The IMF board on Monday approved a $1 billion, three-year loan for Uganda to help the African nation recover from the economic crisis caused by the Covid-19 pandemic.
The new aid provides $258 million immediately to help the government cover spending, and comes on top of an emergency loan of nearly $500 million last year, the International Monetary Fund said in a statement.
The pandemic upended years of progress in reducing poverty, but the Washington-based crisis lender noted a modest recovery underway even amid continuing uncertainty and risks to the outlook.
"Uganda's economy has been severely impacted by the COVID-19 global pandemic, which reversed decade-long gains in poverty alleviation and opened up fiscal and external financing gaps. The authorities' program, supported by a new arrangement under the Extended Credit Facility, focuses on keeping public debt on a sustainable path while improving the composition of spending and advancing structural reforms to create space to finance private investment, foster growth and reduce poverty.
"Fiscal consolidation, appropriately based on both revenue and expenditure measures during the first year of the authorities' program, seeks to stabilize the public debt ratio while increasing social spending, including for vaccines.
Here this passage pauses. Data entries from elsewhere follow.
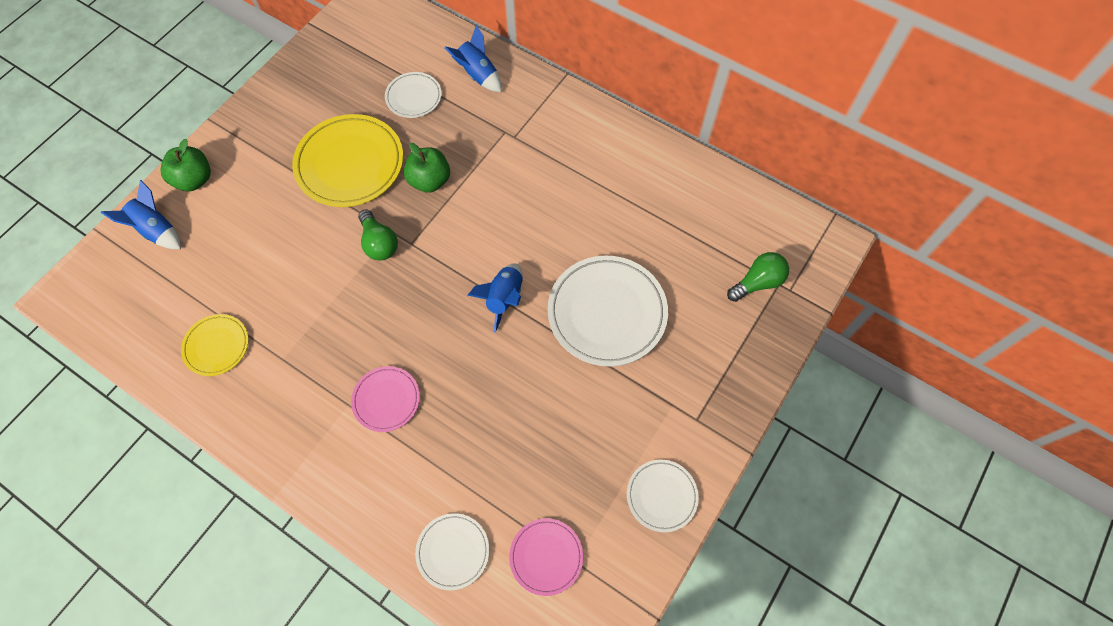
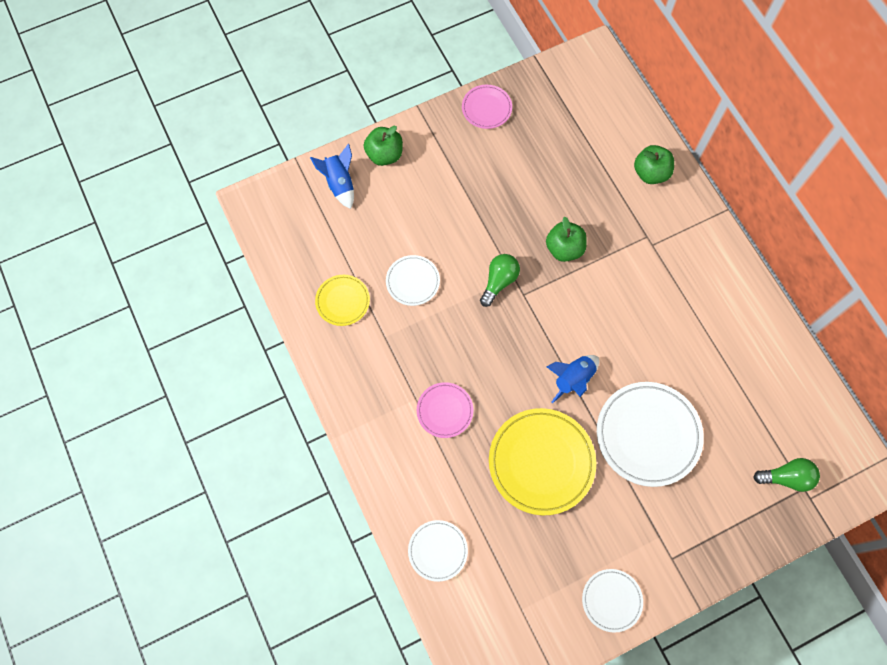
camera: 30 degrees right, 5 degrees up
(350, 164) = (508, 202): yellow plate -> yellow plate (541, 462)
(379, 243) = (499, 281): green light bulb -> green light bulb turned 150 degrees counterclockwise
(414, 97) = (587, 167): white plate -> white plate (412, 281)
(477, 75) = (650, 173): blue rocket -> green apple
(546, 557) = (502, 594): pink plate -> pink plate (486, 108)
The implementation of the authorities' Domestic Revenue Mobilization Strategy, better management of public investment, control of domestic arrears and advances in cash management will support the fiscal strategy.
"Prudent debt management is important to reduce vulnerabilities, particularly given Uganda's moderate risk of debt distress. Every effort should continue to be made to seek concessional financing and pursue relief under the Debt Service Suspension Initiative. Contingency plans put in place would help mitigate risks.
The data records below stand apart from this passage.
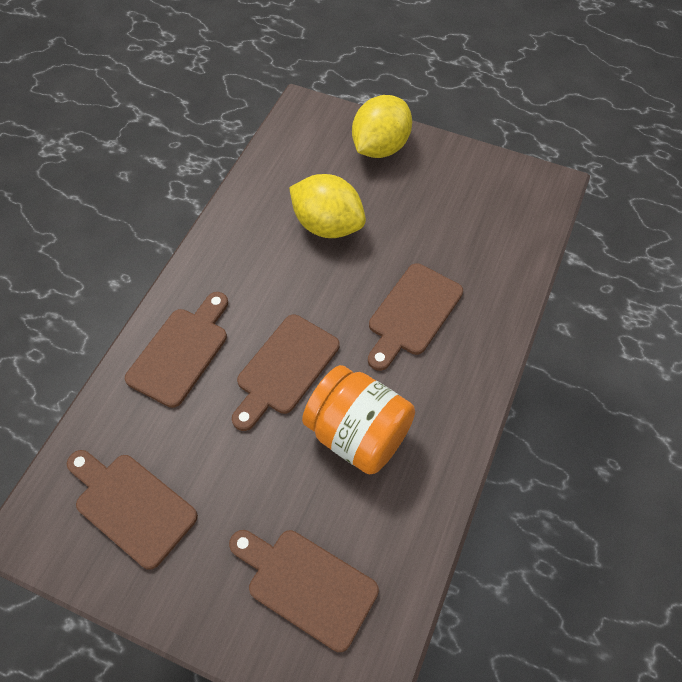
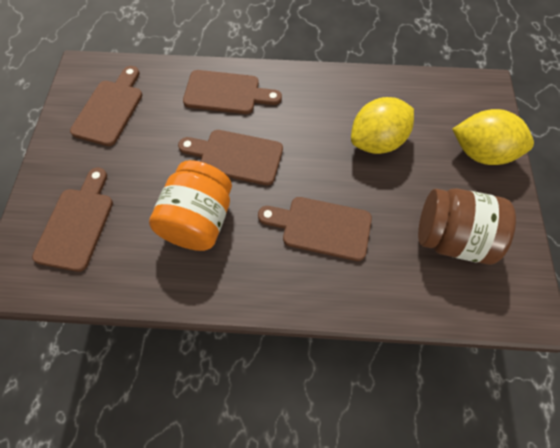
camera: 70 degrees right, 5 degrees up
(327, 225) = (377, 141): yellow lemon -> yellow lemon turned 45 degrees clockwise
(463, 210) = (451, 238): none -> brown jar

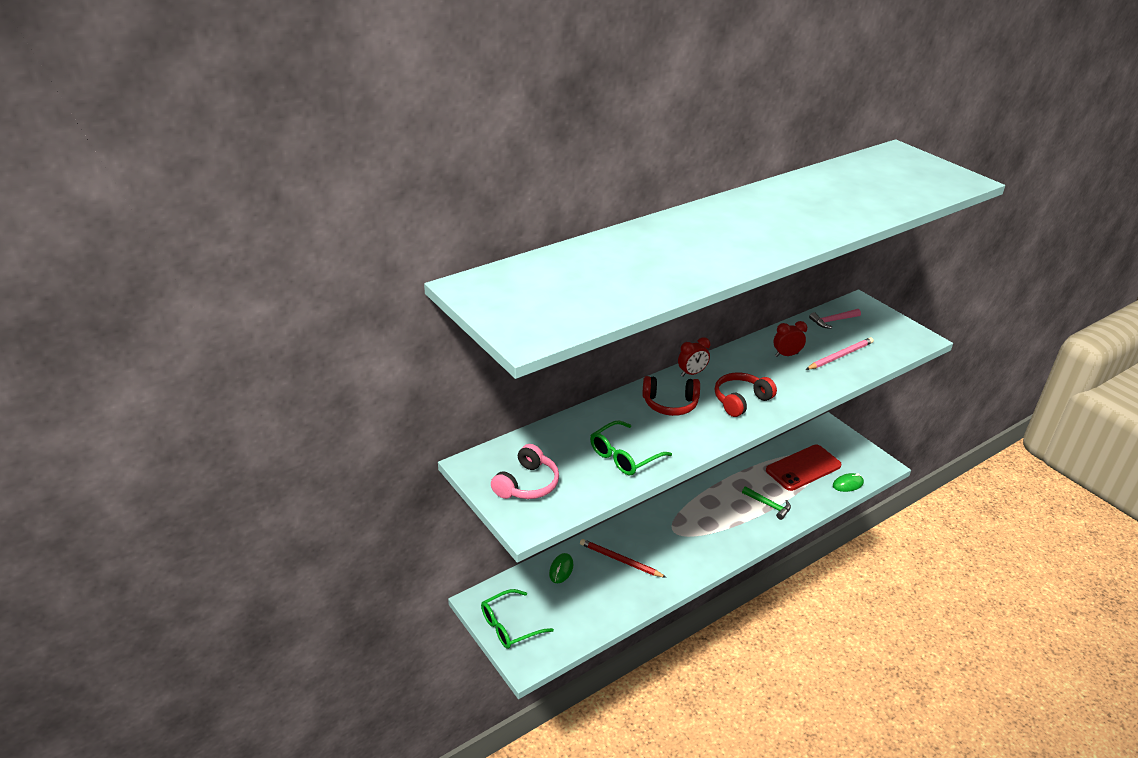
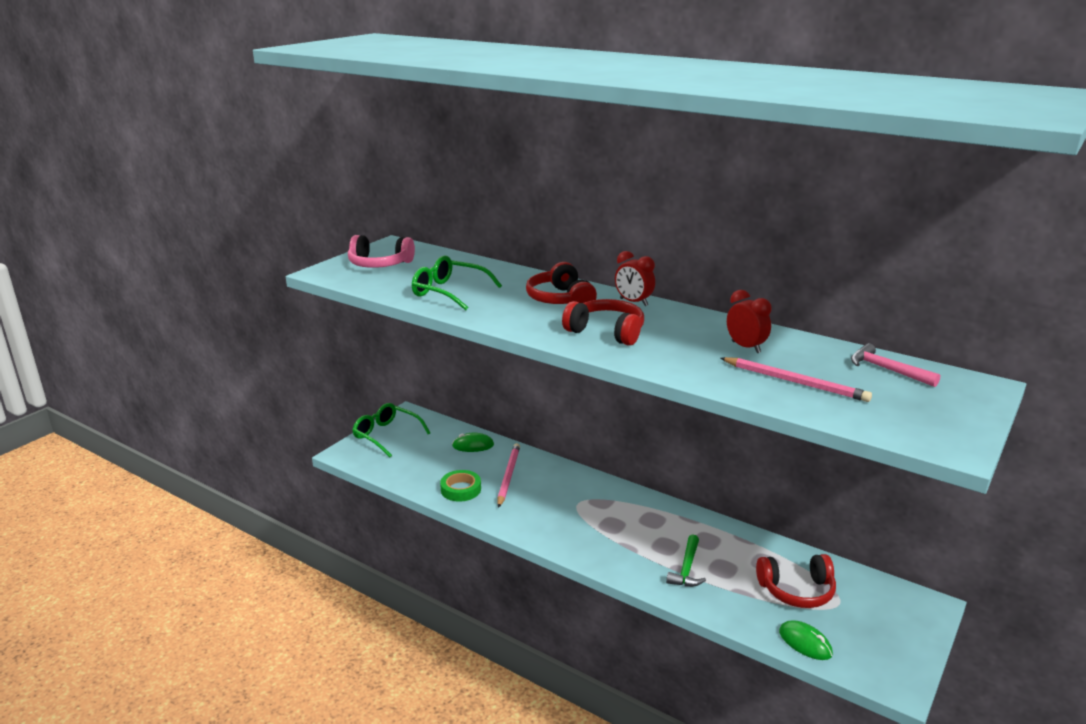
camera: 70 degrees right, 10 degrees down
(620, 560) = (508, 476): red pencil -> pink pencil
(626, 594) = (461, 489): none -> green tape
(803, 468) = (797, 590): red phone -> red headphones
"An accommodative monetary policy stance remains appropriate and the exchange rate should continue to function as a shock absorber. Efforts to increase central bank independence should also be sustained. Flexible use of banks' capital buffers should be considered to address uncertainties surrounding the COVID-19 pandemic. Close attention should be paid to minimizing financial stability risks, including through strict adherence to accounting and prudential standards, and modernizing the banking resolution and emergency liquidity assistance frameworks.
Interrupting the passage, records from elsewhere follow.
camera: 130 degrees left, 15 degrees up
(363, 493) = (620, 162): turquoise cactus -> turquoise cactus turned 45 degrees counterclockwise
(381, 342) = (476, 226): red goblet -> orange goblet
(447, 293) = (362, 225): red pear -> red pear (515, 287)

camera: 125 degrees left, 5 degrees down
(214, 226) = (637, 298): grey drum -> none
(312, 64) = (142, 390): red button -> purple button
"Advancing governance reforms remains crucial to support transparency and private sector development. The authorities have made progress in publishing information on audits and the use of COVID-19 funds, but further work is necessary to enhance the AML/CFT framework and strengthen the accountability of high-level officials. Promoting human capital development and financial inclusion, including through wider credit bureau coverage and collateral requirements will further support the authorities' inclusive growth agenda. Accelerating digitalization would enhance these efforts."